What is being asked
Would you quote every entry exactly, dropping only the pictures?

(Electronics source listings)
....
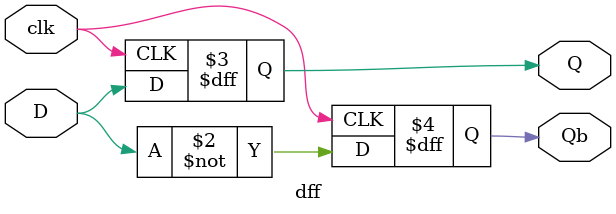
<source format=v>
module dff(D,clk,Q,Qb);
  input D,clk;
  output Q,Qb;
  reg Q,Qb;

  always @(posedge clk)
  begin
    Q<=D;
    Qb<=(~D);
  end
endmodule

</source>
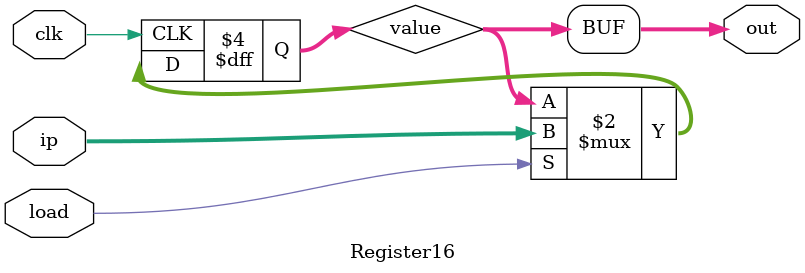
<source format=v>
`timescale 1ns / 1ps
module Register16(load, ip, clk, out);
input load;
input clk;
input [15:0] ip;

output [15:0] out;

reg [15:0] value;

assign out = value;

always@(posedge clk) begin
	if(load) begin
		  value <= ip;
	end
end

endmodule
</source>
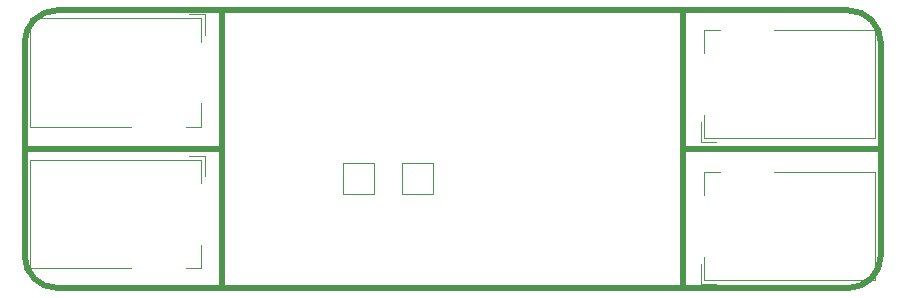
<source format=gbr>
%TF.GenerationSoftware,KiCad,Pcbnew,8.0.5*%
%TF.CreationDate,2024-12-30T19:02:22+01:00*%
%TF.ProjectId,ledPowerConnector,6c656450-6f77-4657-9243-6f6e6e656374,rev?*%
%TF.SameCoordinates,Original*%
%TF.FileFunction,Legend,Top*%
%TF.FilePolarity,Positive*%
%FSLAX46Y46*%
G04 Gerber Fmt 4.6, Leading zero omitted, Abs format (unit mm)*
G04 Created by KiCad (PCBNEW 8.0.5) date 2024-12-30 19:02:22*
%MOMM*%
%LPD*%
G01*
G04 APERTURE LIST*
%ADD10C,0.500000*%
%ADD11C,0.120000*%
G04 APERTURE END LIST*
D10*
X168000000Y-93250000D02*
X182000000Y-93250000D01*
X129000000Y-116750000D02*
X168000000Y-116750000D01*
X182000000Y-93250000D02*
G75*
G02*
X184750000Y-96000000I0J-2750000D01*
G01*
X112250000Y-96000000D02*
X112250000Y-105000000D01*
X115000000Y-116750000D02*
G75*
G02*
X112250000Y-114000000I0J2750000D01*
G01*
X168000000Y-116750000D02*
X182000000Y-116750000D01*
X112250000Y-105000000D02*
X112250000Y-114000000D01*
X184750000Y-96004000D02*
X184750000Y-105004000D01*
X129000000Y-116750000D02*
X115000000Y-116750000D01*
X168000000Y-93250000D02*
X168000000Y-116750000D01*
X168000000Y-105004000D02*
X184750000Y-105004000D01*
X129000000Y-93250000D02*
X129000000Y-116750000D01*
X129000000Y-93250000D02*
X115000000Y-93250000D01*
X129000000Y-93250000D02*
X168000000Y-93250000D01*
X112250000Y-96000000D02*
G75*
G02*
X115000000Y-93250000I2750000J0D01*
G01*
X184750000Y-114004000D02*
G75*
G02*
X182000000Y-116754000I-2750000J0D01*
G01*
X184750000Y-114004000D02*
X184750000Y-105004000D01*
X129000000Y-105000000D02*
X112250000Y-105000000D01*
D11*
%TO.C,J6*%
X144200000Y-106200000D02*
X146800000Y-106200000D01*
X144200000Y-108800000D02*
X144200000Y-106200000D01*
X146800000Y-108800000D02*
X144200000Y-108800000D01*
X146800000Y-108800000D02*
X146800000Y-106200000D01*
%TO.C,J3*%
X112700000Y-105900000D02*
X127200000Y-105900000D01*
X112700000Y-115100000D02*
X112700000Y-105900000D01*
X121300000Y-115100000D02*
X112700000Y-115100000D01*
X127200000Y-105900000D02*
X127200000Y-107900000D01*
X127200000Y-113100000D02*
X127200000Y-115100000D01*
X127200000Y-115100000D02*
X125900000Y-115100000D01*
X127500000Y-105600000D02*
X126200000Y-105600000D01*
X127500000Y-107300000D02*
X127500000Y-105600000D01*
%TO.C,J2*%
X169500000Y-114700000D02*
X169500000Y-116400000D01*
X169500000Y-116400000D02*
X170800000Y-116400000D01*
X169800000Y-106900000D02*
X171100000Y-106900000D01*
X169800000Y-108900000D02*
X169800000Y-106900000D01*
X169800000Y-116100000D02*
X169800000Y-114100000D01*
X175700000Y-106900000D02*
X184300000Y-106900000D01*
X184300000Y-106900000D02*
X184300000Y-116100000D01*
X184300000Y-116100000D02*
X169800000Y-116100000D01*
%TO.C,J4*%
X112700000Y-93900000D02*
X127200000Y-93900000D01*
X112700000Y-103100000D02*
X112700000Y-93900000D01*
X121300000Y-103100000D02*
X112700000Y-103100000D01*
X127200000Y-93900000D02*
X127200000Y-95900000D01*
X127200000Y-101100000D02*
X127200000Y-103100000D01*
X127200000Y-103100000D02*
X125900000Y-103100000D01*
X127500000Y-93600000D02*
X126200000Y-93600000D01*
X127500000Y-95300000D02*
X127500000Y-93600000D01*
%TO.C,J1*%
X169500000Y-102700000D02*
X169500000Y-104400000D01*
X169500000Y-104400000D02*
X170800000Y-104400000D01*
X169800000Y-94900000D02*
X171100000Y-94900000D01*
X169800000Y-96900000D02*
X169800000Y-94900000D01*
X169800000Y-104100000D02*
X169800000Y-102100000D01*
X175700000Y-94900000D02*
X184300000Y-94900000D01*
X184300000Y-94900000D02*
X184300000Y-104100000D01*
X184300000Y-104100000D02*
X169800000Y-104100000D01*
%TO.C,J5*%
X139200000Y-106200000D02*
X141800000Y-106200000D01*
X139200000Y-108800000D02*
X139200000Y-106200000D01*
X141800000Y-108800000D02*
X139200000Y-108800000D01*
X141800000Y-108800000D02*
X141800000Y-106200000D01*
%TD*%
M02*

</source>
....
Response
<source format=v>
module dff(D,clk,Q,Qb);
  input D,clk;
  output Q,Qb;
  reg Q,Qb;

  always @(posedge clk)
  begin
    Q<=D;
    Qb<=(~D);
  end
endmodule

</source>
<source format=v>
`timescale 1ns / 1ps
module Register16(load, ip, clk, out);
input load;
input clk;
input [15:0] ip;

output [15:0] out;

reg [15:0] value;

assign out = value;

always@(posedge clk) begin
	if(load) begin
		  value <= ip;
	end
end

endmodule
</source>
<source format=gbr>
%TF.GenerationSoftware,KiCad,Pcbnew,8.0.5*%
%TF.CreationDate,2024-12-30T19:02:22+01:00*%
%TF.ProjectId,ledPowerConnector,6c656450-6f77-4657-9243-6f6e6e656374,rev?*%
%TF.SameCoordinates,Original*%
%TF.FileFunction,Legend,Top*%
%TF.FilePolarity,Positive*%
%FSLAX46Y46*%
G04 Gerber Fmt 4.6, Leading zero omitted, Abs format (unit mm)*
G04 Created by KiCad (PCBNEW 8.0.5) date 2024-12-30 19:02:22*
%MOMM*%
%LPD*%
G01*
G04 APERTURE LIST*
%ADD10C,0.500000*%
%ADD11C,0.120000*%
G04 APERTURE END LIST*
D10*
X168000000Y-93250000D02*
X182000000Y-93250000D01*
X129000000Y-116750000D02*
X168000000Y-116750000D01*
X182000000Y-93250000D02*
G75*
G02*
X184750000Y-96000000I0J-2750000D01*
G01*
X112250000Y-96000000D02*
X112250000Y-105000000D01*
X115000000Y-116750000D02*
G75*
G02*
X112250000Y-114000000I0J2750000D01*
G01*
X168000000Y-116750000D02*
X182000000Y-116750000D01*
X112250000Y-105000000D02*
X112250000Y-114000000D01*
X184750000Y-96004000D02*
X184750000Y-105004000D01*
X129000000Y-116750000D02*
X115000000Y-116750000D01*
X168000000Y-93250000D02*
X168000000Y-116750000D01*
X168000000Y-105004000D02*
X184750000Y-105004000D01*
X129000000Y-93250000D02*
X129000000Y-116750000D01*
X129000000Y-93250000D02*
X115000000Y-93250000D01*
X129000000Y-93250000D02*
X168000000Y-93250000D01*
X112250000Y-96000000D02*
G75*
G02*
X115000000Y-93250000I2750000J0D01*
G01*
X184750000Y-114004000D02*
G75*
G02*
X182000000Y-116754000I-2750000J0D01*
G01*
X184750000Y-114004000D02*
X184750000Y-105004000D01*
X129000000Y-105000000D02*
X112250000Y-105000000D01*
D11*
%TO.C,J6*%
X144200000Y-106200000D02*
X146800000Y-106200000D01*
X144200000Y-108800000D02*
X144200000Y-106200000D01*
X146800000Y-108800000D02*
X144200000Y-108800000D01*
X146800000Y-108800000D02*
X146800000Y-106200000D01*
%TO.C,J3*%
X112700000Y-105900000D02*
X127200000Y-105900000D01*
X112700000Y-115100000D02*
X112700000Y-105900000D01*
X121300000Y-115100000D02*
X112700000Y-115100000D01*
X127200000Y-105900000D02*
X127200000Y-107900000D01*
X127200000Y-113100000D02*
X127200000Y-115100000D01*
X127200000Y-115100000D02*
X125900000Y-115100000D01*
X127500000Y-105600000D02*
X126200000Y-105600000D01*
X127500000Y-107300000D02*
X127500000Y-105600000D01*
%TO.C,J2*%
X169500000Y-114700000D02*
X169500000Y-116400000D01*
X169500000Y-116400000D02*
X170800000Y-116400000D01*
X169800000Y-106900000D02*
X171100000Y-106900000D01*
X169800000Y-108900000D02*
X169800000Y-106900000D01*
X169800000Y-116100000D02*
X169800000Y-114100000D01*
X175700000Y-106900000D02*
X184300000Y-106900000D01*
X184300000Y-106900000D02*
X184300000Y-116100000D01*
X184300000Y-116100000D02*
X169800000Y-116100000D01*
%TO.C,J4*%
X112700000Y-93900000D02*
X127200000Y-93900000D01*
X112700000Y-103100000D02*
X112700000Y-93900000D01*
X121300000Y-103100000D02*
X112700000Y-103100000D01*
X127200000Y-93900000D02*
X127200000Y-95900000D01*
X127200000Y-101100000D02*
X127200000Y-103100000D01*
X127200000Y-103100000D02*
X125900000Y-103100000D01*
X127500000Y-93600000D02*
X126200000Y-93600000D01*
X127500000Y-95300000D02*
X127500000Y-93600000D01*
%TO.C,J1*%
X169500000Y-102700000D02*
X169500000Y-104400000D01*
X169500000Y-104400000D02*
X170800000Y-104400000D01*
X169800000Y-94900000D02*
X171100000Y-94900000D01*
X169800000Y-96900000D02*
X169800000Y-94900000D01*
X169800000Y-104100000D02*
X169800000Y-102100000D01*
X175700000Y-94900000D02*
X184300000Y-94900000D01*
X184300000Y-94900000D02*
X184300000Y-104100000D01*
X184300000Y-104100000D02*
X169800000Y-104100000D01*
%TO.C,J5*%
X139200000Y-106200000D02*
X141800000Y-106200000D01*
X139200000Y-108800000D02*
X139200000Y-106200000D01*
X141800000Y-108800000D02*
X139200000Y-108800000D01*
X141800000Y-108800000D02*
X141800000Y-106200000D01*
%TD*%
M02*

</source>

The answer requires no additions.